Davis, supra, at 67-68.
This holding similarly bars recovery from a party who negligently entrusts a vehicle to a driver who is intoxicated, if the driver's operation of the automobile in his intoxicated condition proximately contributed to his injuries or death since the intoxicated person's action in driving the automobile constitutes willful and wanton misconduct. See also: Williams v. Crist (1985), Ind., 484 N.E.2d 576, 578. Thus, Szabo's act of driving the automobile while intoxicated constitutes willful and wanton misconduct which is a complete defense to her estate's action against Cwidak. The trial court properly granted summary judgment in favor of Cwidak.
Cwidak alleges he is entitled to an award of attorney fees because the appeal initiated by Szabo is permeated with merit-lessness, bad faith, frivolity, and is implausible to the extent an award of attorney fees is warranted pursuant to Ind.Appellate Rule 15(G). See: Orr v. Turco Mfg.
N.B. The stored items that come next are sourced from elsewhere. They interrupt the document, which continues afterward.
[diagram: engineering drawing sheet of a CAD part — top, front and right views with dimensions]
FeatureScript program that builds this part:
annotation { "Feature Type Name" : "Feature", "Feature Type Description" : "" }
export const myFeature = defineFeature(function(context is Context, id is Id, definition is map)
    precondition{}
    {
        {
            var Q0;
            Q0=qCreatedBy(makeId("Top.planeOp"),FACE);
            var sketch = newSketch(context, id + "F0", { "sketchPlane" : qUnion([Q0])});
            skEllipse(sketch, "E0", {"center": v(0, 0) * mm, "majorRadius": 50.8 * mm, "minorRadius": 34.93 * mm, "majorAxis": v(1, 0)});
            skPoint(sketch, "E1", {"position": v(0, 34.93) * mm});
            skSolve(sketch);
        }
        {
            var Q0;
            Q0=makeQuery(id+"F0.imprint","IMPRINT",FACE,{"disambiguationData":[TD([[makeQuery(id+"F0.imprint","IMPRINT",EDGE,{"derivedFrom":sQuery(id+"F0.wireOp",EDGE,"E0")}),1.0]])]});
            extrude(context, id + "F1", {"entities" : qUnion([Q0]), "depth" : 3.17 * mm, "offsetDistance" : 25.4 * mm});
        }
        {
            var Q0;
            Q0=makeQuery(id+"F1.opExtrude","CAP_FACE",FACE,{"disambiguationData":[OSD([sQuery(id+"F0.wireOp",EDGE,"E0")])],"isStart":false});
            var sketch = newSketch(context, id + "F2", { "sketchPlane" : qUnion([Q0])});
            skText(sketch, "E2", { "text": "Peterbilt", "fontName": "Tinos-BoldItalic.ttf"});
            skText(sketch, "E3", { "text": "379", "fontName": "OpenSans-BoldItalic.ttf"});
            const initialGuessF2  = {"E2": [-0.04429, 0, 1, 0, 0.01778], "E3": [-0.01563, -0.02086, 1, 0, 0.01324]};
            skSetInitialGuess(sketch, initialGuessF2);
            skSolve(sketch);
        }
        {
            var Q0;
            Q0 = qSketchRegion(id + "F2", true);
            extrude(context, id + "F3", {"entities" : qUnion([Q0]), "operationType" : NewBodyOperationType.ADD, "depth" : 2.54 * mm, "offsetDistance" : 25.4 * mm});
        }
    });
Co., Inc. (1987), Ind., 512 N.E.2d 151. However appellant's argument was an attempt to persuade this Court to hold negligent entrustment independent of any contributory willful and wanton conduct of the deceased so that the estate could recover for the alleged negligence committed by Cwidak in purchasing alcohol for a minor, Szabo, and then allowing her to drive when she was intoxicated. Appellant's argument is not made in bad faith nor can it be deemed frivolous for an award of punitive sanctions to be justified pursuant to App.R. 15(G).
Affirmed.
STATON and CONOVER, JJ., concur.
NOTES
[1] The accident occurred on August 8, 1984, so Indiana's Comparative Fault Act does not apply.